CAIRO — Egypt will soon start working off a debt to Israel by importing Israeli natural gas.
Egypt had faced a $1.76 billion settlement awarded to state-owned Israel Electric Corporation (IEC) in 2015 because Egyptian companies for years had been unable to fulfill a long-term contract to supply IEC with natural gas at a fixed rate. To reduce that settlement to $500 million, Egypt is reversing the flow, so to speak, and will buy gas from Israel.
Texas-based Noble Energy, which operates Israel’s largest offshore natural gas field, Leviathan, will start supplying the local Israeli market by the end of December. “In the weeks right after that, we will export to Egypt and Jordan,” Binyamin Zomer, Noble Energy’s vice president for regional affairs, said Dec. 2 at Israel’s annual Energy and Business Convention in Ramat Gan.
On Nov. 3, EMED — a partnership between Noble Energy, Israel’s Delek Drilling and Egyptian East Gas Co. — closed its deal to acquire a 39% stake in East Mediterranean Gas Company (EMG), owner of the EMG Pipeline, for $185 million. The 90-kilometer (56-mile) subsea line will transport Israel’s gas to Egypt.
Noble Energy and Delek Drilling are substantial partners in the operation of Israel’s Leviathan and Tamar offshore fields in the Mediterranean. The two companies had agreed to sell $15 billion worth of gas to a customer in Egypt — Dolphinus Holdings — but in October, the deal was amended to increase supply by 34% to about 85 billion cubic meters (3 trillion cubic feet), or about $20 billion.

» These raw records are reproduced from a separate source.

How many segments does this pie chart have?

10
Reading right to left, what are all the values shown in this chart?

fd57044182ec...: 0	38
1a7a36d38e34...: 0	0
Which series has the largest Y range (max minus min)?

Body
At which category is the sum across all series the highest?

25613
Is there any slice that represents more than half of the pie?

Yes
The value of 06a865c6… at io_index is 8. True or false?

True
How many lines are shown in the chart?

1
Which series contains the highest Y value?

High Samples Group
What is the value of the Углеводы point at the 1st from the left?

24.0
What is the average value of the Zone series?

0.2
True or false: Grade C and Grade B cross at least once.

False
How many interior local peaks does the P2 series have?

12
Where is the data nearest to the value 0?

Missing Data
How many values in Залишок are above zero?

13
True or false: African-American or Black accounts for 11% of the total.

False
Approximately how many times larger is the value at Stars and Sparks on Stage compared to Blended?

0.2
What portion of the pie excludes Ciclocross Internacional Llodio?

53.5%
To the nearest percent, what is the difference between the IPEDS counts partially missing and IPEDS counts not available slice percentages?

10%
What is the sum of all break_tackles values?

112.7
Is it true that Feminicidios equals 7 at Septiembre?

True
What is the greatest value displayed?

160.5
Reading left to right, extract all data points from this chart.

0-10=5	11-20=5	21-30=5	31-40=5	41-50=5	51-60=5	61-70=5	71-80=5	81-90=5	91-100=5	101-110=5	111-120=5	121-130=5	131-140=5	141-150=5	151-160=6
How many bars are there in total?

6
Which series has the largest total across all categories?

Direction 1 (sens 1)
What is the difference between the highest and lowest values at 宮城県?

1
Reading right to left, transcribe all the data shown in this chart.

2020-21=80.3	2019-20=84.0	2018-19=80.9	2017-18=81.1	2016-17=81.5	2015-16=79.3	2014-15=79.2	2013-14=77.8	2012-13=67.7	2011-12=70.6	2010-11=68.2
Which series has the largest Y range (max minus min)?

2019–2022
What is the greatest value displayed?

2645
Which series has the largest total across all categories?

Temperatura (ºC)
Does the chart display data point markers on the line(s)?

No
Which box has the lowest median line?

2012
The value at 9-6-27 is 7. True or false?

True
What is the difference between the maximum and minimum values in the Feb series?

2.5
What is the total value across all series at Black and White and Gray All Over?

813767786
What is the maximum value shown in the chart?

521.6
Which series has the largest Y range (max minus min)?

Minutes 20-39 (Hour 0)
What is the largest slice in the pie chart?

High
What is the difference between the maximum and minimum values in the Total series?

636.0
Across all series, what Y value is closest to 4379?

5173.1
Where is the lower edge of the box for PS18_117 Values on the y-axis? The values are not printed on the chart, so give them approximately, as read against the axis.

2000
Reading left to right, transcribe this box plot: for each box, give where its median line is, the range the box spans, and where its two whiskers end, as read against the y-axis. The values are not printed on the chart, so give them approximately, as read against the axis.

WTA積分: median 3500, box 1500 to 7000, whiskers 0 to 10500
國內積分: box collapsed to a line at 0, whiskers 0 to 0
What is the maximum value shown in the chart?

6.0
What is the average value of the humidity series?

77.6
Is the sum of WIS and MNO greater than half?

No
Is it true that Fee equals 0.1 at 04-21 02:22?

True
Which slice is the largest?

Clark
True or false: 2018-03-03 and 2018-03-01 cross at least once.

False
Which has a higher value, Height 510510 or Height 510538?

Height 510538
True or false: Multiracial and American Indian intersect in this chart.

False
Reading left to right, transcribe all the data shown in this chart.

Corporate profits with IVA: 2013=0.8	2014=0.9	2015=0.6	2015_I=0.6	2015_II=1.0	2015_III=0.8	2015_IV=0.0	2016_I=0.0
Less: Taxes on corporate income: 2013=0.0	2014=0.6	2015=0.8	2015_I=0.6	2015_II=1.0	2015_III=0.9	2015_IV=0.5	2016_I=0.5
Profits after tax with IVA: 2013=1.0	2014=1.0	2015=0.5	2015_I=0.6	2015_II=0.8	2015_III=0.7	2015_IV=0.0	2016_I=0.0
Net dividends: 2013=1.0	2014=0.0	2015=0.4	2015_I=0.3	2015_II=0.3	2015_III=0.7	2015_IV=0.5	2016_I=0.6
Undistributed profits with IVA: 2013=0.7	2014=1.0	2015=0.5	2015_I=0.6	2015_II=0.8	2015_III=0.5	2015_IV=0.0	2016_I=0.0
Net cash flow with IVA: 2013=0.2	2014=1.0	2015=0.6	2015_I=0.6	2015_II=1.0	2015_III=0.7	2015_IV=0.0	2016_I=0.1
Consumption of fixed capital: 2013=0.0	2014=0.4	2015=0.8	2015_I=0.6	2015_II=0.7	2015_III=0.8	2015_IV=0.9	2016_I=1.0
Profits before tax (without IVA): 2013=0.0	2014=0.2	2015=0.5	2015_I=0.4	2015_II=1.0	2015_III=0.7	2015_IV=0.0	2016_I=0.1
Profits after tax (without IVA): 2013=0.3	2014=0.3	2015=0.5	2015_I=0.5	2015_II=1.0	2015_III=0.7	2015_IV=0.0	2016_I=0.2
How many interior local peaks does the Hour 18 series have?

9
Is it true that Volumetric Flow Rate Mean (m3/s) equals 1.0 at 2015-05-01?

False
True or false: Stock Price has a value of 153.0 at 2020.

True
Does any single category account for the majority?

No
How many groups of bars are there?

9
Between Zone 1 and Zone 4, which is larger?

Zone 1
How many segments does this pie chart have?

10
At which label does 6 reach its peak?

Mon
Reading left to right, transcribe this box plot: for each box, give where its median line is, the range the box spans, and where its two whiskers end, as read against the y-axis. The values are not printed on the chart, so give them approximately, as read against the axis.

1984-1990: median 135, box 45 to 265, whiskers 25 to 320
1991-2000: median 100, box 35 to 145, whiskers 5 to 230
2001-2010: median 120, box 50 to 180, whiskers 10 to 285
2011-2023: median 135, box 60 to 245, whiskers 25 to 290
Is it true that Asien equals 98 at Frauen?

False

Praising the supply deal, Ministry of Petroleum Spokesman Hamdi Abdel Aziz said, “The new amendments also increased the gas quantities from the Leviathan field to 60 bcm, while shrinking those from Tamar field to 25 bcm from 32 bcm, during a period of 15 years instead of 10.”
Egypt only recently was able to work out an arrangement to adjust the amount of money it owed IEC. In 2005, Egypt had signed a 15- to 20-year contract to sell gas to Israel at a fixed price but “after the January 2011 Revolution and the state of insecurity prevailing over the country, Egypt found itself unable to fulfill its commitment to supply gas to IEC,” Abdel Aziz told Al-Monitor. In addition to the general instability in the country, Egypt’s gas pipeline to Israel was hit by dozens of explosions. In 2015, IEC claimed Egyptian natural gas companies were obligated under an arbitration award issued by the International Chamber of Commerce to pay it $1.76 billion in compensation for halting gas supplies in 2012.
In June of this year, Egyptian General Petroleum Corporation and Egyptian Natural Gas Holding Company signed an agreement with IEC.
“Egypt agreed to import gas from Israel in exchange for Israel reducing the compensation amount due by approximately $1.3 billion,” Ayman Samir, an international relations researcher at Al-Ahram newspaper, told Al-Monitor.
In addition to settling the debt, Egypt will be able to export the gas it imports to other countries after its liquefaction at stations in northern Cairo, Samir said.
He affirmed that Egypt plans to become a regional energy hub, especially after developing production from the Zohr field in the Mediterranean. He added, however, “The Zohr field will not allow [for] dispensing with Israeli gas imports in the coming years, to meet the needs of the local market and power stations.”